§ YOUR GOAL
Print again, word for word, all of the records below, and leave the pictures out.

§ Dataset entries

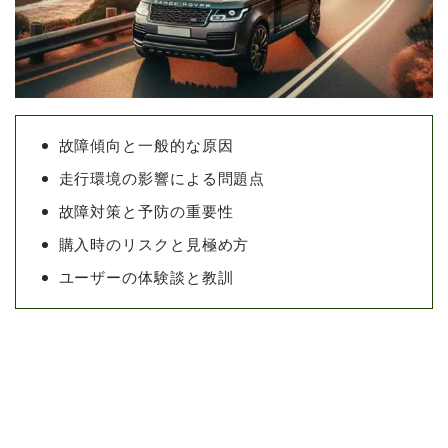
故障傾向と一般的な原因
走行環境の影響による問題点
故障対策と予防の重要性
購入時のリスクと見極め方
ユーザーの体験談と教訓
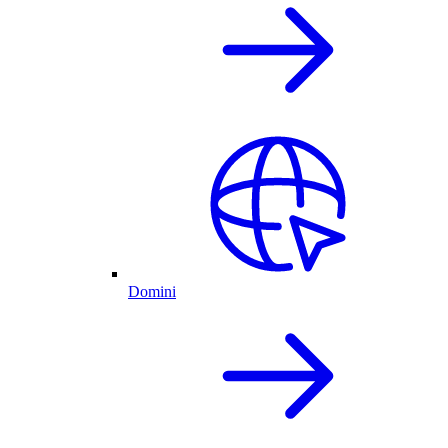
Domini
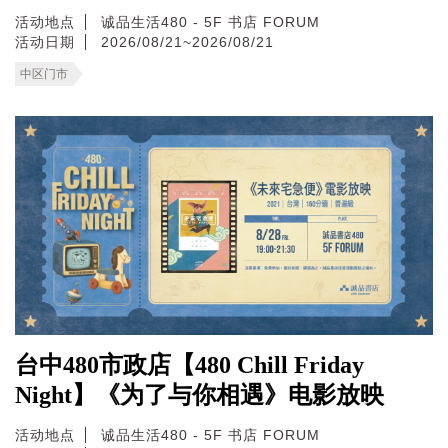
活动地点
诚品生活480 - 5F 书店 FORUM
活动日期
2026/08/21~2026/08/21
中区门市
台中480市政店【480 Chill Friday
Night】《为了与你相遇》电影放映
活动地点
诚品生活480 - 5F 书店 FORUM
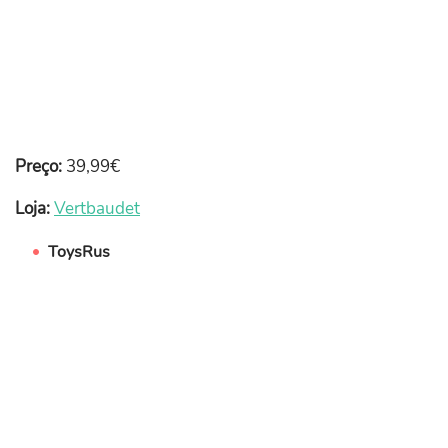
Preço:
39,99€
Loja:
Vertbaudet
ToysRus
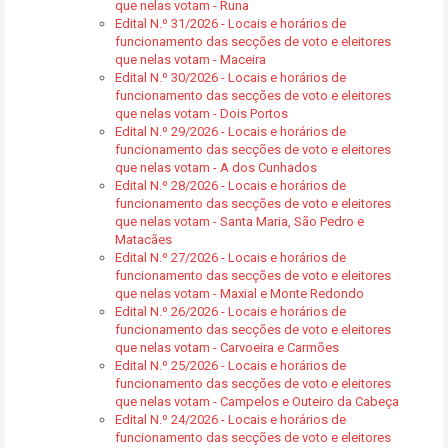
que nelas votam - Runa
Edital N.º 31/2026 - Locais e horários de
funcionamento das secções de voto e eleitores
que nelas votam - Maceira
Edital N.º 30/2026 - Locais e horários de
funcionamento das secções de voto e eleitores
que nelas votam - Dois Portos
Edital N.º 29/2026 - Locais e horários de
funcionamento das secções de voto e eleitores
que nelas votam - A dos Cunhados
Edital N.º 28/2026 - Locais e horários de
funcionamento das secções de voto e eleitores
que nelas votam - Santa Maria, São Pedro e
Matacães
Edital N.º 27/2026 - Locais e horários de
funcionamento das secções de voto e eleitores
que nelas votam - Maxial e Monte Redondo
Edital N.º 26/2026 - Locais e horários de
funcionamento das secções de voto e eleitores
que nelas votam - Carvoeira e Carmões
Edital N.º 25/2026 - Locais e horários de
funcionamento das secções de voto e eleitores
que nelas votam - Campelos e Outeiro da Cabeça
Edital N.º 24/2026 - Locais e horários de
funcionamento das secções de voto e eleitores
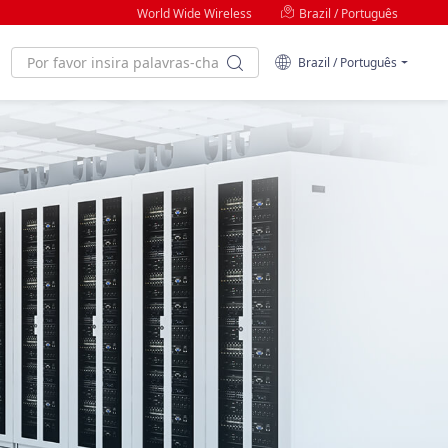
World Wide Wireless
Brazil / Português
Brazil / Português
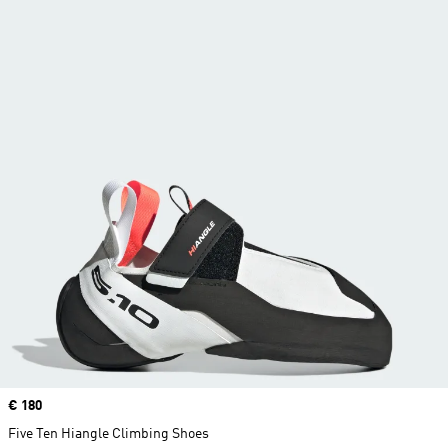
Price
€ 180
Five Ten Hiangle Climbing Shoes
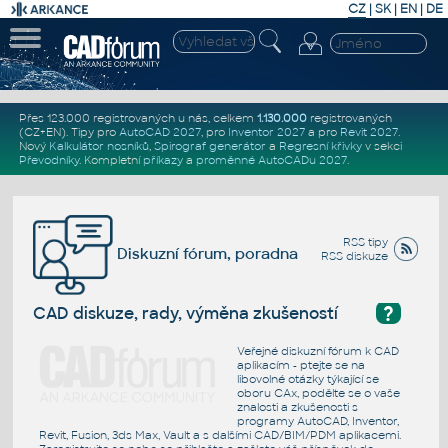
CZ
|
SK
|
EN
|
DE
Přes 123.000 registrovaných u nás, celkem
1.130.000
registrovaných
(CZ+EN)
. Tipy pro
AutoCAD 2027
, pro
Inventor 2027
a pro
Revit 2027
.
Nový
Kalkulátor nosníků
,
Spirograf generátor
a
Regresní křivky
v sekci
Převodníky
.
Kompletní
příkazy
a
proměnné AutoCADu 2027
.
RSS tipy
Diskuzní fórum, poradna
RSS diskuze
?
CAD diskuze, rady, výměna zkušeností
Veřejné diskuzní fórum k CAD
aplikacím - ptejte se na
libovolné otázky týkající se
oboru CAx, podělte se o vaše
znalosti a zkušenosti s
programy AutoCAD, Inventor,
Revit, Fusion, 3ds Max, Vault a s dalšími CAD/BIM/PDM aplikacemi.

§ RESPONSE TO THE EXERCISE
故障傾向と一般的な原因
走行環境の影響による問題点
故障対策と予防の重要性
購入時のリスクと見極め方
ユーザーの体験談と教訓
Domini
活动地点
诚品生活480 - 5F 书店 FORUM
活动日期
2026/08/21~2026/08/21
中区门市
台中480市政店【480 Chill Friday
Night】《为了与你相遇》电影放映
活动地点
诚品生活480 - 5F 书店 FORUM
Preço:
39,99€
Loja:
Vertbaudet
ToysRus
que nelas votam - Runa
Edital N.º 31/2026 - Locais e horários de
funcionamento das secções de voto e eleitores
que nelas votam - Maceira
Edital N.º 30/2026 - Locais e horários de
funcionamento das secções de voto e eleitores
que nelas votam - Dois Portos
Edital N.º 29/2026 - Locais e horários de
funcionamento das secções de voto e eleitores
que nelas votam - A dos Cunhados
Edital N.º 28/2026 - Locais e horários de
funcionamento das secções de voto e eleitores
que nelas votam - Santa Maria, São Pedro e
Matacães
Edital N.º 27/2026 - Locais e horários de
funcionamento das secções de voto e eleitores
que nelas votam - Maxial e Monte Redondo
Edital N.º 26/2026 - Locais e horários de
funcionamento das secções de voto e eleitores
que nelas votam - Carvoeira e Carmões
Edital N.º 25/2026 - Locais e horários de
funcionamento das secções de voto e eleitores
que nelas votam - Campelos e Outeiro da Cabeça
Edital N.º 24/2026 - Locais e horários de
funcionamento das secções de voto e eleitores
World Wide Wireless
Brazil / Português
Brazil / Português
Price
€ 180
Five Ten Hiangle Climbing Shoes
CZ
|
SK
|
EN
|
DE
Přes 123.000 registrovaných u nás, celkem
1.130.000
registrovaných
(CZ+EN)
. Tipy pro
AutoCAD 2027
, pro
Inventor 2027
a pro
Revit 2027
.
Nový
Kalkulátor nosníků
,
Spirograf generátor
a
Regresní křivky
v sekci
Převodníky
.
Kompletní
příkazy
a
proměnné AutoCADu 2027
.
RSS tipy
Diskuzní fórum, poradna
RSS diskuze
?
CAD diskuze, rady, výměna zkušeností
Veřejné diskuzní fórum k CAD
aplikacím - ptejte se na
libovolné otázky týkající se
oboru CAx, podělte se o vaše
znalosti a zkušenosti s
programy AutoCAD, Inventor,
Revit, Fusion, 3ds Max, Vault a s dalšími CAD/BIM/PDM aplikacemi.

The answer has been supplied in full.